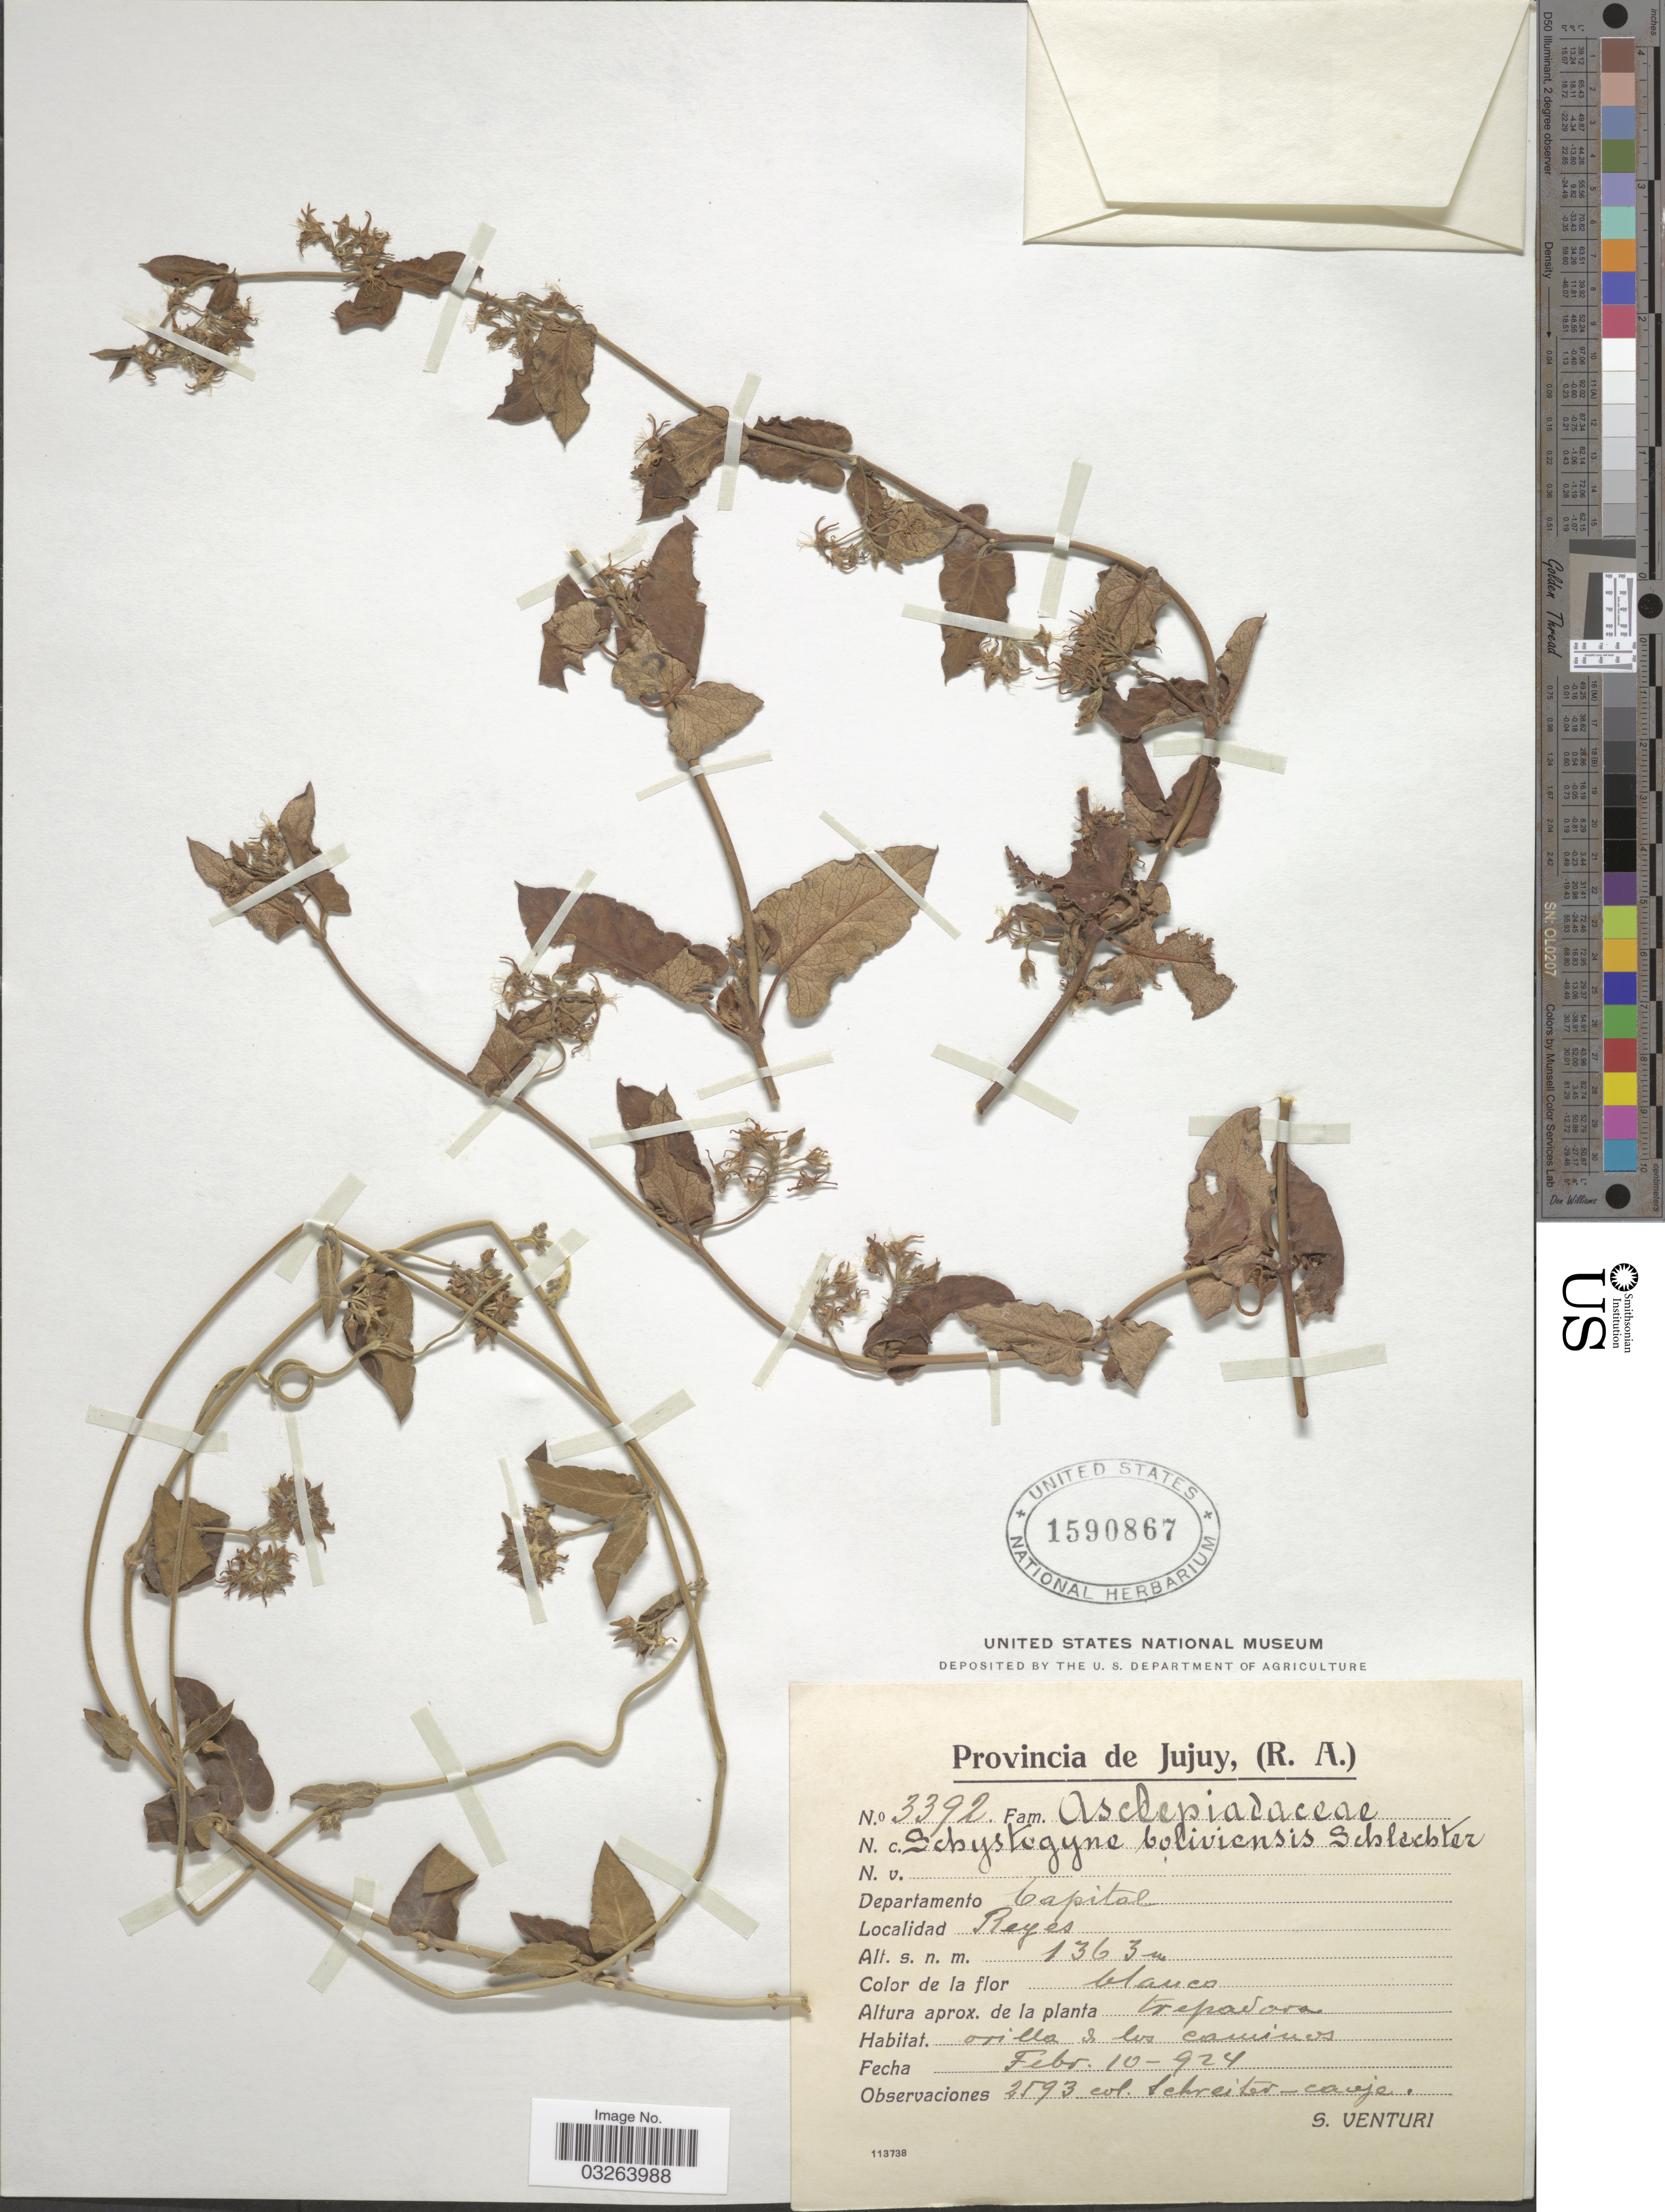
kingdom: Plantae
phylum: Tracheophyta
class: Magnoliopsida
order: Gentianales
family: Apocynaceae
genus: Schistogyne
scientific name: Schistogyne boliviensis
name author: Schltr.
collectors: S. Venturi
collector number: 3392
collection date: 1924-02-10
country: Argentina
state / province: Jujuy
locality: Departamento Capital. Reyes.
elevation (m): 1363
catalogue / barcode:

_Aim_
Render every line of the material above as a Markdown table with columns Row and Line, starting at the line containing "state / province: Jujuy" and going on through the end of the material. Number the rows and skip any blank lines.

_Response_
| Row | Line |
|---|---|
| 1 | state / province: Jujuy |
| 2 | locality: Departamento Capital. Reyes. |
| 3 | elevation (m): 1363 |
| 4 | catalogue / barcode: |